«L’Italia è vicina a Israele nella difesa del suo irrinunciabile diritto di vivere in pace e sicurezza».

Parole chiare, forti, inequivocabili, quelle pronunciate dal Presidente Napolitano al collega israeliano Peres nel corso di una visita ufficiale a Gerusalemme.

Italia ed Israele sono vicini come non mai.

Non è sempre stato così, va detto. La storia delle relazioni italo-israeliane ha avuto pagine di evidente conflitto, caratterizzate da episodi indimenticabili come la crisi dell’Achille Lauro e, più di recente, le posizioni apertamente filoarabe dell’ex Ministro degli Esteri Massimo D’Alema.



Oggi, pare evidente, anche dal costante atteggiamento del Governo Berlusconi, che Israele sia finalmente riconosciuto come un interlocutore essenziale per il nostro Paese.

Israele, in particolare, è considerato un partner affidabile, fulcro di multiformi relazioni politiche, economiche, culturali ad ogni livello. Per questo, come correttamente osservato dal Presidente Napolitano, il diritto all’esistenza nella pace dello Stato Ebraico va tutelato, garantito e amplificato. Senza Israele o con Israele in pericolo, il mondo intero, l’occidente nel suo complesso sono minacciati e indeboliti nella loro stessa identità.



Questo perché Israele, in un’area di costante conflitto, di continuativa minaccia dei diritti soggettivi e collettivi irrinunciabili, rappresenta un formidabile laboratorio di democrazia e multiculturalità.

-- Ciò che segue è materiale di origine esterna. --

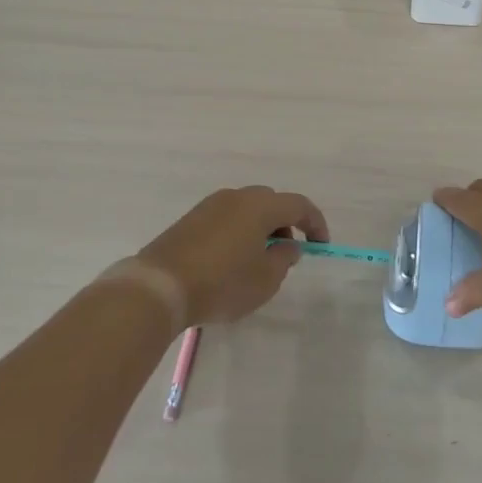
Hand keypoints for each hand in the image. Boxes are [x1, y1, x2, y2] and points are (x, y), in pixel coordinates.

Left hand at [138, 186, 328, 325]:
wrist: (160, 285)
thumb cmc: (222, 283)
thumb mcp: (265, 280)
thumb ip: (284, 260)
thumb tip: (287, 245)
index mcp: (261, 206)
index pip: (299, 205)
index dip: (315, 223)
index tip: (320, 246)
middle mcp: (237, 196)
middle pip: (271, 202)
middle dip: (284, 225)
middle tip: (286, 254)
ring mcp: (210, 205)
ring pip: (247, 209)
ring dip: (260, 229)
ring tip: (257, 262)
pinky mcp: (191, 218)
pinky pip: (226, 218)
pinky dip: (238, 232)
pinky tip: (230, 261)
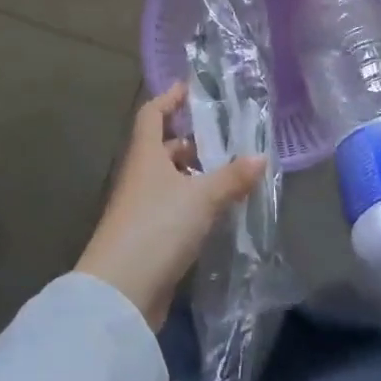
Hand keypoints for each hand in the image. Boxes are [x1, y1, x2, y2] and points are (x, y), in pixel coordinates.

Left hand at [76, 84, 263, 328]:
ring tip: (228, 172)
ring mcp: (141, 209)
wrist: (119, 293)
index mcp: (145, 155)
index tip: (189, 88)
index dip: (169, 99)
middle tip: (223, 135)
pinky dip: (192, 203)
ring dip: (193, 174)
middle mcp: (140, 176)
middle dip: (190, 140)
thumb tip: (261, 156)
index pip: (152, 114)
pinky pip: (172, 208)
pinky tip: (216, 210)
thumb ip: (232, 177)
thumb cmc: (157, 227)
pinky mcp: (147, 238)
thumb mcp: (201, 198)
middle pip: (162, 148)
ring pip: (169, 180)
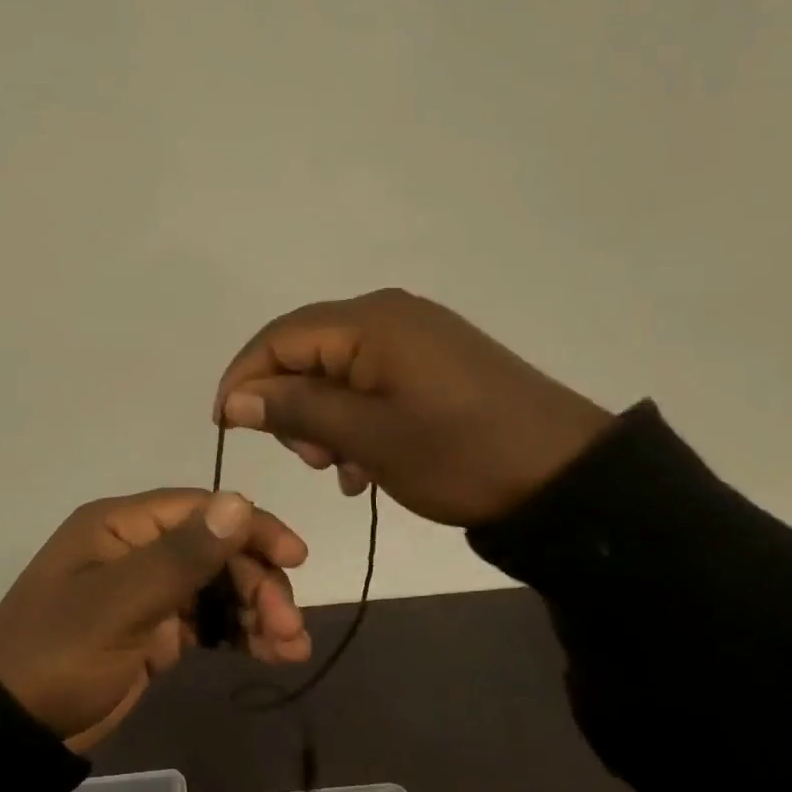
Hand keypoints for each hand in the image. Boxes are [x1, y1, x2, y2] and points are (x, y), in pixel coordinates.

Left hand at [0, 488, 309, 751]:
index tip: (296, 557)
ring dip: (257, 610)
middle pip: (216, 549)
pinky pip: (207, 621)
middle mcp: (137, 549)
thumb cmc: (58, 655)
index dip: (251, 527)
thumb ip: (181, 557)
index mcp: (121, 526)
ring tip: (290, 649)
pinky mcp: (154, 631)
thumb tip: (239, 502)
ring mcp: (147, 591)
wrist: (10, 729)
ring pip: (218, 586)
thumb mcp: (119, 605)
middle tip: (289, 627)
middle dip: (258, 582)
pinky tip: (270, 654)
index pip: (200, 510)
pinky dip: (238, 633)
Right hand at [215, 288, 612, 527]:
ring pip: (336, 371)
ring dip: (323, 419)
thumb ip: (296, 410)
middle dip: (290, 405)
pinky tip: (364, 464)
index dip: (243, 379)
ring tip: (339, 468)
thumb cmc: (459, 454)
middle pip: (306, 351)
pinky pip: (371, 382)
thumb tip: (235, 398)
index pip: (278, 338)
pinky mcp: (434, 362)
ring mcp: (415, 337)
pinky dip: (355, 420)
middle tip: (308, 459)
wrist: (566, 476)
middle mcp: (388, 315)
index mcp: (369, 322)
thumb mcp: (368, 438)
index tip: (225, 427)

Lo Stato Ebraico è, poi, una vera e propria eccellenza in vari settori economici, grazie alla capacità del suo sistema di coniugare virtuosamente lo sviluppo con la capacità di innovazione, nonché la valorizzazione dei cervelli con un modello produttivo, efficiente e “a misura d’uomo”. Anche la sfera culturale vede Israele in primo piano, vista la presenza di scrittori di fama planetaria e di tendenze assai originali, quali quelle che caratterizzano l’arte figurativa o il cinema.



La reiterata volontà di distruggere Israele, espressa senza doppi sensi, da realtà come la dittatura teocratica iraniana (e da tanti altri leaders del mondo islamico o fiancheggiatori interessati dei medesimi), identifica un attacco a chiunque si professi democratico e voglia porre il diritto alla diversità alla base di un civile modello di convivenza. Ecco lo straordinario motivo per cui la vitalità di Israele è un’imprescindibile forma di autotutela per ognuno di noi. Tramite la presenza di Israele nello scacchiere internazionale è maggiormente garantita la libertà religiosa, la libertà di critica e di pensiero, la possibilità per chiunque di vivere apertamente, alla luce del sole, la propria irripetibile individualità. In Medio Oriente, ma anche in Europa e in ogni luogo del mondo.

Questo non vuole dire, sia chiaro, accettare supinamente le posizioni dei vari Governi israeliani, Tutt’altro. Significa, infatti, nel riconoscere la centralità operativa del rapporto con lo Stato Ebraico, costruire insieme (potendosi confrontare apertamente, come è possibile tra amici autentici), a livello internazionale, le modalità di una pace duratura che permetta, tra l’altro, la nascita di uno Stato Palestinese democratico e la ferma condanna fattiva (attraverso l’adozione di misure ferme e drastiche quali sanzioni economiche e politiche) di regimi totalitari tra cui, in primis, quello di Teheran. Anche sul punto, il Presidente Napolitano ha rassicurato Shimon Peres rappresentandogli che l’Italia sta dalla parte ebraica «contro ogni proclama antiisraeliano» di Mahmoud Ahmadinejad.

La strada pare tracciata. Il nostro Paese vuole assumere un ruolo forte in Medio Oriente. Abbandonate le antiche suggestioni filoarabe e certe ambivalenze (non solo politiche, ma anche culturali – connesse ad uno strisciante antisemitismo camuffatto – e, talvolta, di motivazione religiosa) verso Israele, l’Italia è oggi per Israele uno dei principali soggetti di cooperazione.

Questo ruolo e questa posizione non devono, tuttavia, rimanere confinati a visite istituzionali, come quella, peraltro di straordinario valore, del Presidente Giorgio Napolitano.

Il mondo economico, culturale e sociale del nostro Paese devono sempre più stabilire partnership con le controparti israeliane. Indubbio è, infatti, che i più importanti attori delle relazioni internazionali non sono le cancellerie, ma sono le società (imprese, associazioni, centri di ricerca, realtà del volontariato) che, confrontandosi – magari accompagnando le strategie della politica – posso stabilire legami durevoli, improntati alla pace e alla effettiva collaborazione.